UK roads and building sites will soon see world’s first hydrogen diggerFebruary 23, 2023
The UK will soon have its very first digger powered by hydrogen fuel.
The UK government has approved the use of the world’s first hydrogen digger powered by a hydrogen combustion engine on UK roads and building sites.
The H2-powered digger will help to decarbonize the nation’s construction industry.
The Transport Secretary has provided British construction equipment manufacturer JCB special dispensation, under a vehicle special order, that allows the company to test and use its hydrogen-powered backhoe loader on roads, including the public highway, and building sites in the United Kingdom.
This hydrogen digger is a first of its kind in the world and delivers a pioneering solution to assist in the reduction of emissions on construction sites. This is an important step in the right direction toward decarbonization in the construction industry, which is responsible for 25% of the UK total greenhouse gas emissions.

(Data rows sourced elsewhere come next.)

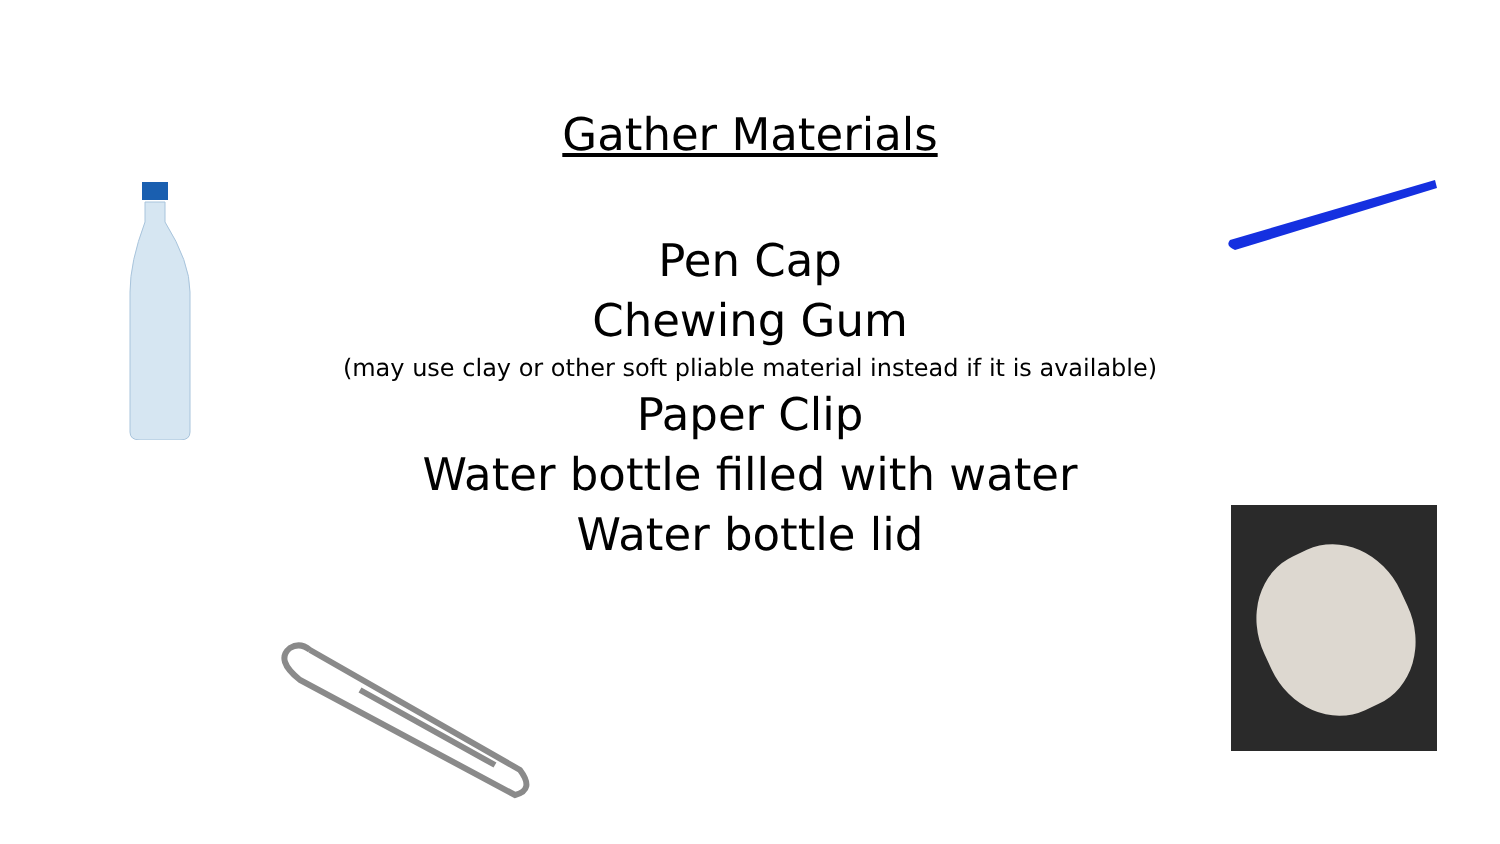Gather Materials
Pen Cap
Chewing Gum
(may use clay or other soft pliable material instead if it is available)
Paper Clip
Water bottle filled with water
Water bottle lid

“JCB’s hydrogen-powered backhoe loader is a world first in our industry, a digger with a purpose-engineered internal combustion engine that uses hydrogen gas as the energy source,” said JCB Chairman Lord Bamford. “It’s a real breakthrough – a zero CO2 fuel providing the power to drive the pistons in an internal combustion engine, a technology that’s been around for over 100 years, a technology that we are all familiar with.”
The innovative hydrogen digger has created over a hundred new jobs.

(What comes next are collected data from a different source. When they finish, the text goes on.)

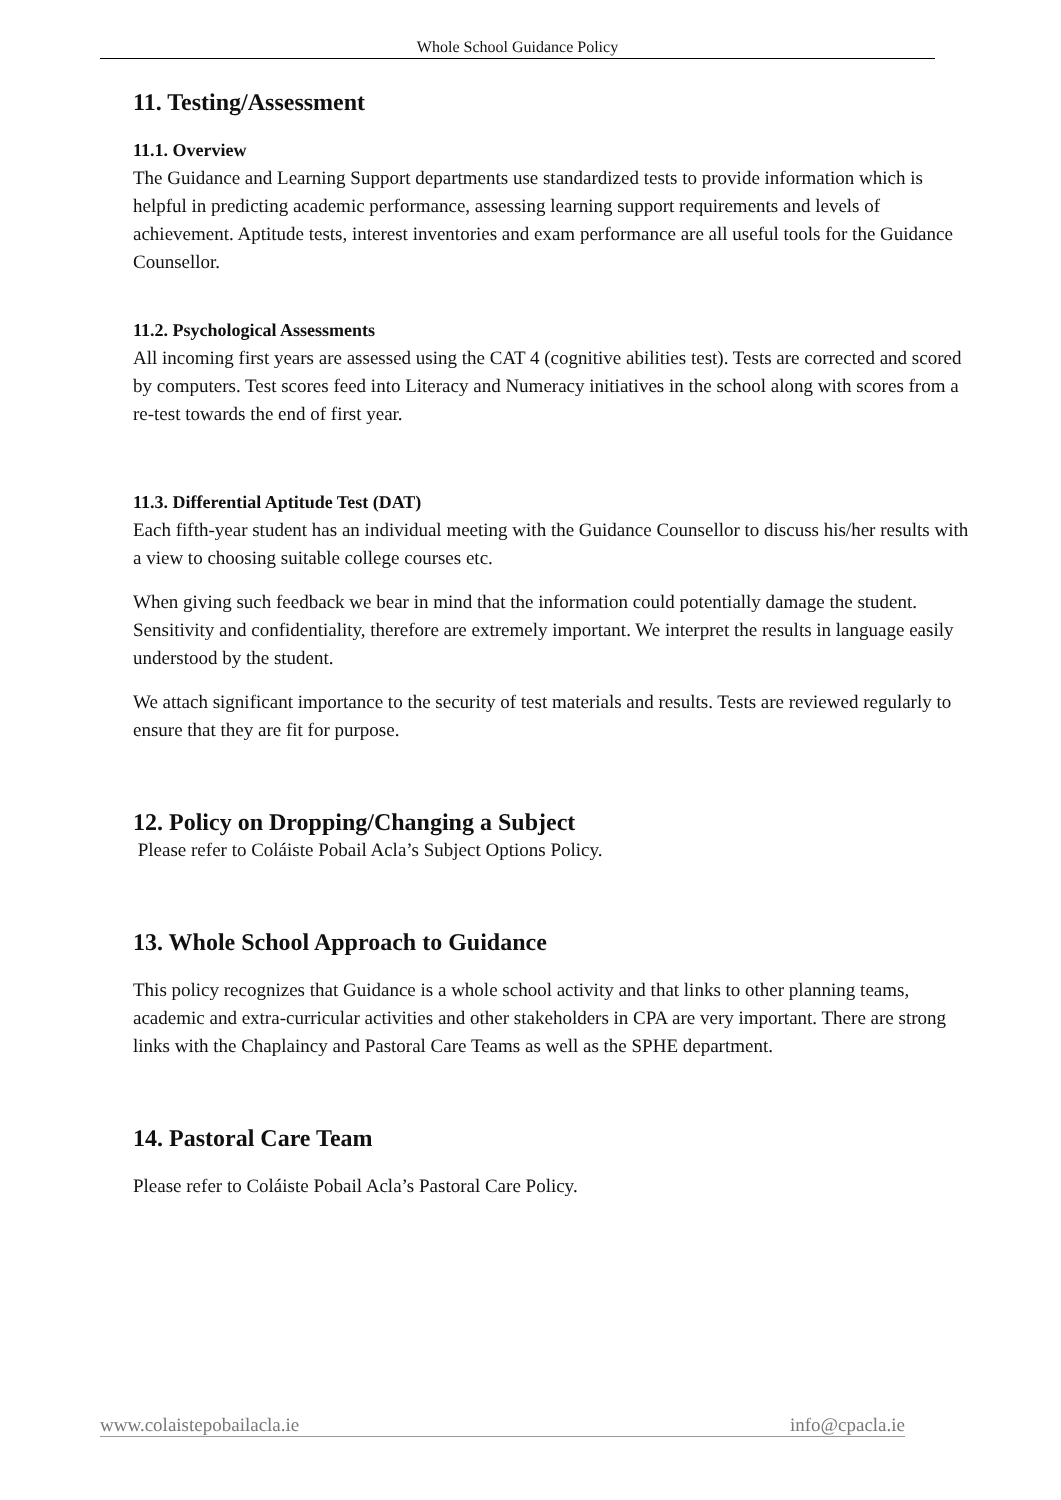Whole School Guidance Policy
11. Testing/Assessment
11.1. Overview
The Guidance and Learning Support departments use standardized tests to provide information which is helpful in predicting academic performance, assessing learning support requirements and levels of achievement. Aptitude tests, interest inventories and exam performance are all useful tools for the Guidance Counsellor.
11.2. Psychological Assessments
All incoming first years are assessed using the CAT 4 (cognitive abilities test). Tests are corrected and scored by computers. Test scores feed into Literacy and Numeracy initiatives in the school along with scores from a re-test towards the end of first year.
11.3. Differential Aptitude Test (DAT)
Each fifth-year student has an individual meeting with the Guidance Counsellor to discuss his/her results with a view to choosing suitable college courses etc.
When giving such feedback we bear in mind that the information could potentially damage the student. Sensitivity and confidentiality, therefore are extremely important. We interpret the results in language easily understood by the student.
We attach significant importance to the security of test materials and results. Tests are reviewed regularly to ensure that they are fit for purpose.
12. Policy on Dropping/Changing a Subject
Please refer to Coláiste Pobail Acla’s Subject Options Policy.
13. Whole School Approach to Guidance
This policy recognizes that Guidance is a whole school activity and that links to other planning teams, academic and extra-curricular activities and other stakeholders in CPA are very important. There are strong links with the Chaplaincy and Pastoral Care Teams as well as the SPHE department.
14. Pastoral Care Team
Please refer to Coláiste Pobail Acla’s Pastoral Care Policy.
www.colaistepobailacla.ie info@cpacla.ie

In addition to lowering emissions, this new H2-powered machine has lead to other benefits, including creating 150 new jobs in the Midlands, and there is a promise of hundreds more as JCB’s hydrogen project continues to advance further.
What’s more, these developments aid in equipping the UK with the skills and expertise required to lower emission and provide learning to prospective apprentices, ensuring that the nation’s skillset is secured over the long term.
JCB’s prototype hydrogen digger is a vital first step in the construction industry’s efforts to decarbonize what is considered to be one of the hardest sectors to decarbonize. Hydrogen combustion machines, such as the H2-powered backhoe loader, can play a key role in lowering CO2 emissions in settings where other types of clean power may not be as efficient or practical.
“From cars to construction sites, industry has a vital role in decarbonising our economy and creating green jobs and prosperity”, said Technology and Decarbonisation Minister Jesse Norman. “JCB’s investment in greener equipment is a great example of how industry can make this happen, using alternative fuels to generate sustainable economic growth.”
In the mid 1970s I recall watching Tomorrows World on BBC television hosted by Raymond Baxter.
The program, in B+W, was filmed in a Paris university where students had modified a car to run on Hydrogen.
Whilst discussing the benefits and to prove the exhaust was clean Raymond held a glass by the exhaust tail pipe collecting the water vapour as it condensed.
He then drank the water.
Its stuck with me for over 50 years wondering why Hydrogen had not become mainstream.
I can only conclude that its because the oil companies did not want it to.
One possible answer is the way the hydrogen was produced 50 years ago. It’s likely that renewable hydrogen was not readily available as it is today and would have more likely to be made by Steam Methane Reforming (SMR), which creates more Co2 that burning diesel or petrol directly.
This is rapidly changing with renewable hydrogen produced from wind and solar, that is now cheaper than SMR and going to get even cheaper. Now it’s just the infrastructure to manage, store and deliver the hydrogen to the customer, if the customer can’t produce it themselves. This will take time, and someone must be willing to take the risk to start.
Part of the solution is the need for an open hydrogen market to set the price of all types of hydrogen, and for customers to switch to it. Retro fitting of transportation is in this mix and is a good transitional approach, as PEM electrolysers and Fuel Cells are in high demand and cost, and the supply chains to produce them, including the mining of rare earth minerals, will take 15-20 years to catch up. So, the ICE and in particular the diesel, still has a role to play in this transition, although be it not as efficient as FC tech.
We have to remember that it is a ‘transition’ and cannot be completed overnight, but we have to make a start. I believe that start is now, as the price and pace of renewables is such that we in Australia at least have excess during the day that we can’t use. Storing it in batteries is not the answer but hydrogen may be a better storage option. My recent research, even with the most expensive hydrogen storage – carbon tubes- Hydrogen cost about $200AUD to store 1 kwh of energy whereas a battery cost 3 to 5 times this at between $600-1000AUD (depending on the scale i.e. industrial, commercial or domestic). Once a battery runs out of energy, no matter the scale or application, it needs to be recharged which takes time. However, with hydrogen if its available you can produce power constantly ether as electricity or in an ICE.